INPUT RECORDS:
####################

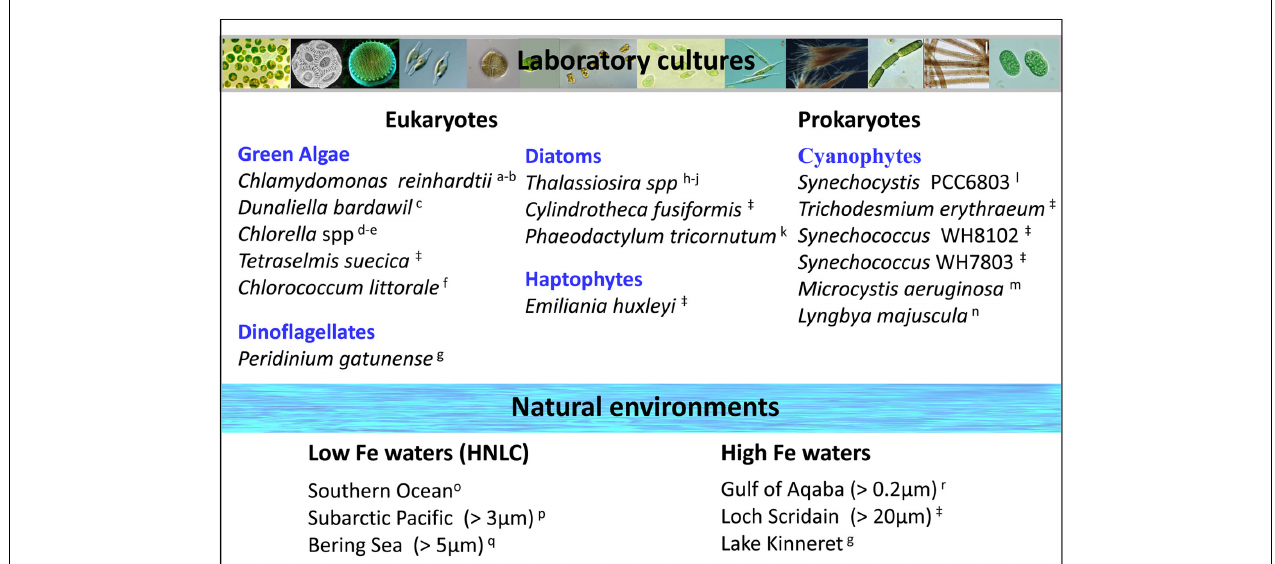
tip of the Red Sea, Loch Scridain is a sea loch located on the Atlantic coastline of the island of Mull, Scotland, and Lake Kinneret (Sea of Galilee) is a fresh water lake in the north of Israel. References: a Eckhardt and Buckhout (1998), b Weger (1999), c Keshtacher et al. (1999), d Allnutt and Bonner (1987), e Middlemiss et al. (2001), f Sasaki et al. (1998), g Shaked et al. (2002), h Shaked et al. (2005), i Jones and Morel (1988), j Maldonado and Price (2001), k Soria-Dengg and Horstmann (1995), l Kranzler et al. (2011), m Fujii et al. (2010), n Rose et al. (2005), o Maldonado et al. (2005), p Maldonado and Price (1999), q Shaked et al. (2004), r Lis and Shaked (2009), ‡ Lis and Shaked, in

####################

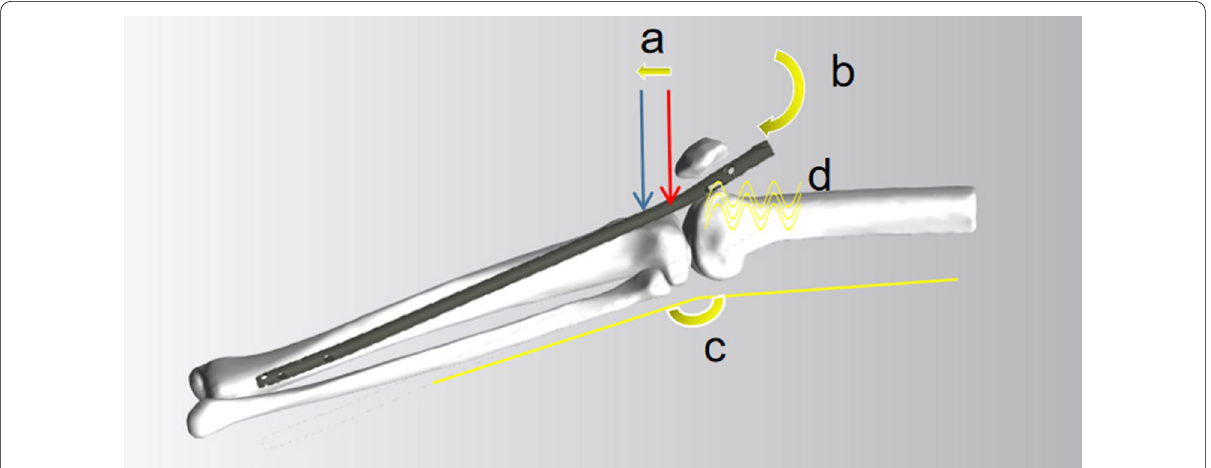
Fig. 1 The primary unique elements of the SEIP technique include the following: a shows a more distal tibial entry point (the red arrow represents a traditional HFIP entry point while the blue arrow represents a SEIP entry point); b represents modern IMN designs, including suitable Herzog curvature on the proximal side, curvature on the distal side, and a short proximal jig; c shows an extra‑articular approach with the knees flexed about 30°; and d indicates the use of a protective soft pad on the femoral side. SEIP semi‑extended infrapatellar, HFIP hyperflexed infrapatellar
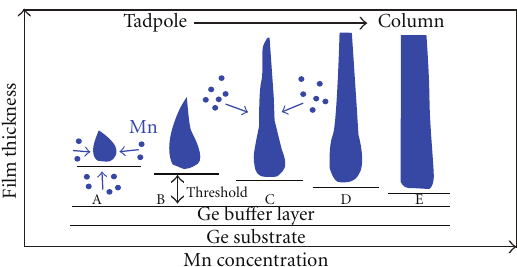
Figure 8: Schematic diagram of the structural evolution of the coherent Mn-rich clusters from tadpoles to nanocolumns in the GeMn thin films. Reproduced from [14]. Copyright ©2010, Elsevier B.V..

####################

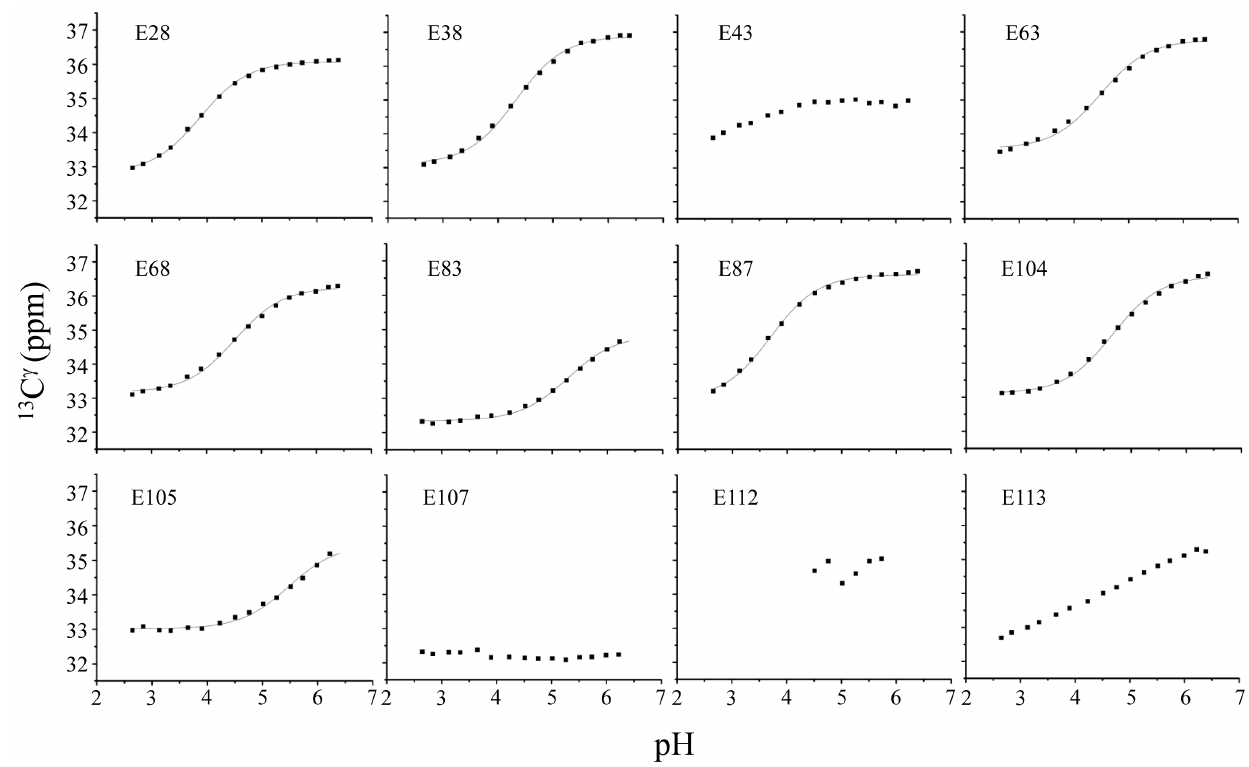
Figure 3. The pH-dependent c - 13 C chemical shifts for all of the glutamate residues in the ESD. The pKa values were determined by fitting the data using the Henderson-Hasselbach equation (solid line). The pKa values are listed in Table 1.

####################

TO DO: Set the pictures aside and reproduce exactly the lines above, from the line holding "Fig. 1 The primary" through the line holding "Figure 8: Schematic", both included, with nothing else.

YOUR SOLUTION:
Fig. 1 The primary unique elements of the SEIP technique include the following: a shows a more distal tibial entry point (the red arrow represents a traditional HFIP entry point while the blue arrow represents a SEIP entry point); b represents modern IMN designs, including suitable Herzog curvature on the proximal side, curvature on the distal side, and a short proximal jig; c shows an extra‑articular approach with the knees flexed about 30°; and d indicates the use of a protective soft pad on the femoral side. SEIP semi‑extended infrapatellar, HFIP hyperflexed infrapatellar
Figure 8: Schematic diagram of the structural evolution of the coherent Mn-rich clusters from tadpoles to nanocolumns in the GeMn thin films. Reproduced from [14]. Copyright ©2010, Elsevier B.V..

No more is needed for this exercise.